Stored data:
— begin —

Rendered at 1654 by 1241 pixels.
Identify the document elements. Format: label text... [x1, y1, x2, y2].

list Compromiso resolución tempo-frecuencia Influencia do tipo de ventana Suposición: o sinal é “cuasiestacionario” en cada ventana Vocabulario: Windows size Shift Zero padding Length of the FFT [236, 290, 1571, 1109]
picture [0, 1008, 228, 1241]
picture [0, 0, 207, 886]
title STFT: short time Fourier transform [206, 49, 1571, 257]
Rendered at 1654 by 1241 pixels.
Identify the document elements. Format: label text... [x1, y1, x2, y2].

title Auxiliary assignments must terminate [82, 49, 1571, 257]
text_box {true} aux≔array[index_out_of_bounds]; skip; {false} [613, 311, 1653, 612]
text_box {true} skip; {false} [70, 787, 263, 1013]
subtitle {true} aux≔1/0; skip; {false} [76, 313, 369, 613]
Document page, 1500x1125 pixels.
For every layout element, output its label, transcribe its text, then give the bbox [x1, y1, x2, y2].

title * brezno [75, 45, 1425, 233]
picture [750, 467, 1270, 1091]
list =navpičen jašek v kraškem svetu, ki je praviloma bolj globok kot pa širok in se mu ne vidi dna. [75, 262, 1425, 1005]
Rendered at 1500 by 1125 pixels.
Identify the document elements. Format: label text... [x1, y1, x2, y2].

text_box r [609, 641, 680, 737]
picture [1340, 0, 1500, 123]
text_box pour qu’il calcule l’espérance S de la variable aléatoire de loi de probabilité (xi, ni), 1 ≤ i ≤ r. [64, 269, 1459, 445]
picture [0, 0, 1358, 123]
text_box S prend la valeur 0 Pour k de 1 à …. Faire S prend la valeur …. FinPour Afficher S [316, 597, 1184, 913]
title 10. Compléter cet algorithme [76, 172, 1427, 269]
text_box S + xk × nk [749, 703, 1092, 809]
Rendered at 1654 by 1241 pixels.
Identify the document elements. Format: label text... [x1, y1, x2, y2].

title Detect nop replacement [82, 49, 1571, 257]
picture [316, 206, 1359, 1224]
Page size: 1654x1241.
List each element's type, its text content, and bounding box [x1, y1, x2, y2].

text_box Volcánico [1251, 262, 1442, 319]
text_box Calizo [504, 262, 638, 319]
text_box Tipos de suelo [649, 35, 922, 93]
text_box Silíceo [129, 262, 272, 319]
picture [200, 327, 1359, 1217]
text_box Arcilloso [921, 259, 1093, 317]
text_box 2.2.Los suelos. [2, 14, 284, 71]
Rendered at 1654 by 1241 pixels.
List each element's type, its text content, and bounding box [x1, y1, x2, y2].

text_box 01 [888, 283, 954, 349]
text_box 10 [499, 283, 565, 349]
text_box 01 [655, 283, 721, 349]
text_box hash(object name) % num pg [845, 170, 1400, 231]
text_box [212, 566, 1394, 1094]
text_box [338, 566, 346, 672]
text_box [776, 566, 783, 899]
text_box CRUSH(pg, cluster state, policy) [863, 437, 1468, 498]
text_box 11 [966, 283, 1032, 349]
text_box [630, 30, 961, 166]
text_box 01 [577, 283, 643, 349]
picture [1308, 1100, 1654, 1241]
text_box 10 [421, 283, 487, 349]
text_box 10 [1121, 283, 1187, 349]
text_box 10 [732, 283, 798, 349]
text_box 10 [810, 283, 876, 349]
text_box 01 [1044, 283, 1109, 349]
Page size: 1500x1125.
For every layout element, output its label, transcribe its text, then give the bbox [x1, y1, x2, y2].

— end —

What to work on:
Repeat the stored data lines word for word, starting at the first line and ending at the line that contains "title STFT: short", with both of those lines included.

In response:
Rendered at 1654 by 1241 pixels.
Identify the document elements. Format: label text... [x1, y1, x2, y2].

list Compromiso resolución tempo-frecuencia Influencia do tipo de ventana Suposición: o sinal é “cuasiestacionario” en cada ventana Vocabulario: Windows size Shift Zero padding Length of the FFT [236, 290, 1571, 1109]
picture [0, 1008, 228, 1241]
picture [0, 0, 207, 886]
title STFT: short time Fourier transform [206, 49, 1571, 257]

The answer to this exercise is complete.